In this recipe, we are going to create an HTTP server with a single handler, which will write Hello World! on an HTTP response stream and use a Gorilla CompressHandler to send all the responses back to the client in the .gzip format. Perform the following steps:

  1. To use Gorilla handlers, first we need to install the package using the go get command or copy it manually to $GOPATH/src or $GOPATH, as follows:
$ go get github.com/gorilla/handlers
  1. Create http-server-mux.go and copy the following content:
package main
import
(
"io"
"net/http"
"github.com/gorilla/handlers"
)
const
(
CONN_HOST = "localhost"
CONN_PORT = "8080"
)
func helloWorld(w http.ResponseWriter, r *http.Request)
{
io.WriteString(w, "Hello World!")
}
func main()
{
mux := http.NewServeMux()
mux.HandleFunc("/", helloWorld)
err := http.ListenAndServe(CONN_HOST+":"+CONN_PORT,
handlers.CompressHandler(mux))
if err != nil
{
log.Fatal("error starting http server : ", err)
return
}
}
  1. Run the program with the following command:
$ go run http-server-mux.go

How it works...

Once we run the program, the HTTP server will start locally listening on port 8080.

Opening http://localhost:8080 in a browser will display Hello World! from the server with the Content-Encoding response header value gzip, as shown in the following screenshot:

Hello World!

Let’s understand what each line in the program means:

  • package main: This defines the package name of the program.
  • import ( "io" "net/http" "github.com/gorilla/handlers" ): This is a preprocessor command that tells the Go compiler to include all files from io, net/http, and the github.com/gorilla/handlers package.
  • const ( CONN_HOST = "localhost" CONN_PORT = "8080" ): We declare constants in a Go program using the const keyword. Here, we declared two constants—one is CONN_HOST with a value of localhost and another is CONN_PORT with a value of 8080.
  • func helloWorld(w http.ResponseWriter, r *http.Request) { io.WriteString(w, "Hello World!")}: This is a Go function that takes ResponseWriter and Request as input parameters and writes Hello World! on the HTTP response stream.

Next, we declared the main() method from where the program execution begins. As this method does a lot of things, let’s understand it line by line:

  • mux := http.NewServeMux(): This allocates and returns a new HTTP request multiplexer (ServeMux), which matches the URL of each incoming request against a list of registered patterns and calls the handler for the pattern that most closely matches the URL. One of the benefits of using it is that the program has complete control over the handlers used with the server, although any handlers registered with the DefaultServeMux are ignored.
  • http.HandleFunc("/", helloWorld): Here, we are registering the helloWorld function with the / URL pattern using HandleFunc of the net/http package, which means helloWorld gets executed, passing (http.ResponseWriter, *http.Request) as a parameter to it whenever we access the HTTP URL with the / pattern.
  • err := http.ListenAndServe(CONN_HOST+":"+CONN_PORT, handlers.CompressHandler(mux)): Here, we are calling http.ListenAndServe to serve HTTP requests that handle each incoming connection in a separate Goroutine for us.
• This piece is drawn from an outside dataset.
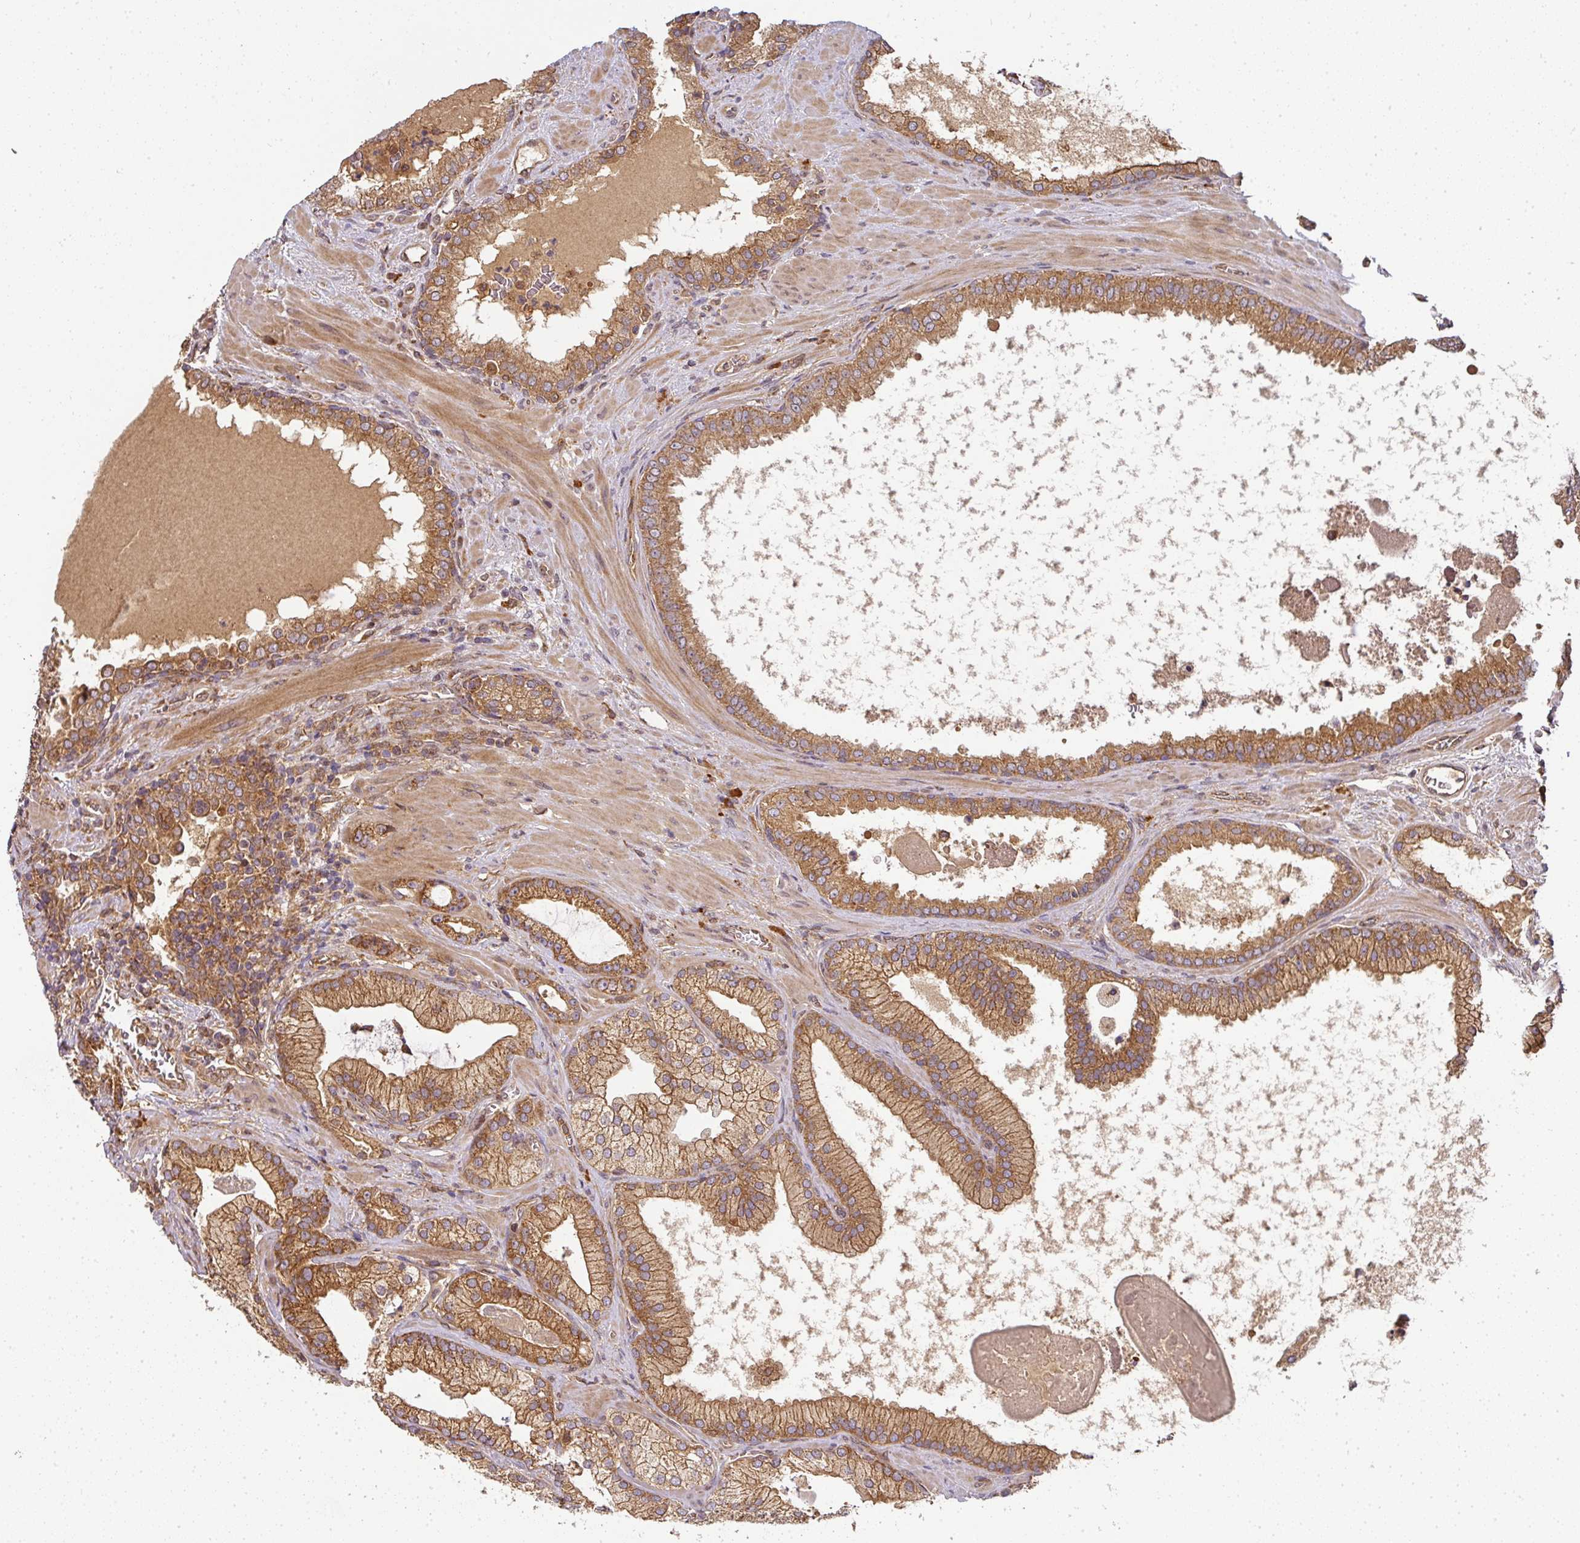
{"staining": {"intensity": "moderate", "quantity": ">75%", "location": "cytoplasmic/membranous"}, "tissue": "prostate cancer", "cell_type": "Tumor cells", "image_type": "cancer", "snomed": [{"axis": "morphology", "description": "Adenocarcinoma, High grade"}, {"axis": "topography", "description": "Prostate"}], "caption": "Immunohistochemistry (IHC) of prostate high-grade adenocarcinoma displays medium levels of moderate cytoplasmic/membranous staining in approximately >75% of tumor cells.", "gene": "MALSU1", "patient": {"sex": "male", "age": 68}}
ListenAndServe accepts two parameters—server address and handler. Here, we are passing the server address as localhost:8080 and handler as CompressHandler, which wraps our server with a .gzip handler to compress all responses in a .gzip format.
  • if err != nil { log.Fatal("error starting http server: ", err) return}: Here, we check whether there is any problem in starting the server. If there is, then log the error and exit with a status code of 1.